Ian Ransley Design / Flickr


Detroiters may despise the ruins that surround them, but the hundreds — if not thousands — of tourists who come to see the derelict buildings say the experience helps them understand the Motor City.

There are hundreds of buildings to explore: Jesse Welter, the photographer and urban explorer featured in a Los Angeles Times story, calls the city “an amusement park.”

Cindy Lindow has gone on 22 tours with Welter. She lives in St. Clair, about 50 miles north of Detroit, but grew up in the city and has some nostalgia for the way it used to be.

Her uncle was a priest in a church she has toured. Although it’s in ruins now, she likes to picture him walking around, ministering to worshipers. That’s what make the tours so interesting, she said: The buildings are ravaged, but there are still hints of humanity inside.

“It’s so devastating — it reminds me of what something would look like after a war,” she said. “You almost get a sense of all the people that used to work there — what a busy place it might have been at once point in time.”

Lindow went on tours with Welter because she’s heard it can be dangerous to go to the ruins alone. A friend did and got mugged, and her car windows were shattered, she said.

Lindow knows some Detroiters don’t like people coming to view their shattered city, but she thinks it’s beautiful. “Even though something like the Fisher Body Plant may look horrible from the outside, there is beauty in it. You just have to look for it,” she said.

Chicago resident Kevin Kelly visited Detroit without a tour guide. Driving through on his way to Canada four years ago, he pulled off the highway, shocked at all the abandoned buildings. He brought his girlfriend back recently so that she could see the decay.

“When someone goes there for the first time, it’s kind of shocking how many buildings there are that are abandoned,” he said.

Kelly said he understands why residents would be unhappy with the idea that tourists come to see the ruins. But otherwise, he said, outsiders might not understand Detroit’s plight.

“If someone wants to understand the bankruptcy, seeing Detroit with their own two eyes would help them grasp what’s going on there,” he said.

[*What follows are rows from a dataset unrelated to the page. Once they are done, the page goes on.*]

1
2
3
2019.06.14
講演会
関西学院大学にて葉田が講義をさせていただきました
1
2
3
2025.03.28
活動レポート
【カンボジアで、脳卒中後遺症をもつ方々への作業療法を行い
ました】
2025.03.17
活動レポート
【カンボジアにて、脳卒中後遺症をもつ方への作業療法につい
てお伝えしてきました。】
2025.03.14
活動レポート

For Oliver Kearney, an 18-year-old British student, Detroit is a blank canvas that makes him want to move to the city and rebuild it. Kearney, an aspiring architect, went on a tour with Welter this year.

“There’s a real opportunity to put your mark on a struggling city,” he said. “At the same time, there’s architecture there now that’s stunning.”

Then there are the tourists who say Detroit makes them realize that their own situation isn’t so bad. Chris Jonhis and Vera Nikou are from Greece, and they were traveling from Chicago to Boston recently by car on a U.S. tour. They were deciding whether to stop in Cleveland or Detroit. A friendly Chicago policeman advised them to stay away from Detroit, but friends said they couldn’t miss it. They were astonished at how much Detroit was crumbling.

“Greece is bankrupt too, but it’s not like this,” Jonhis said. “People are just less comfortable and have less money. But they go on as normal there.”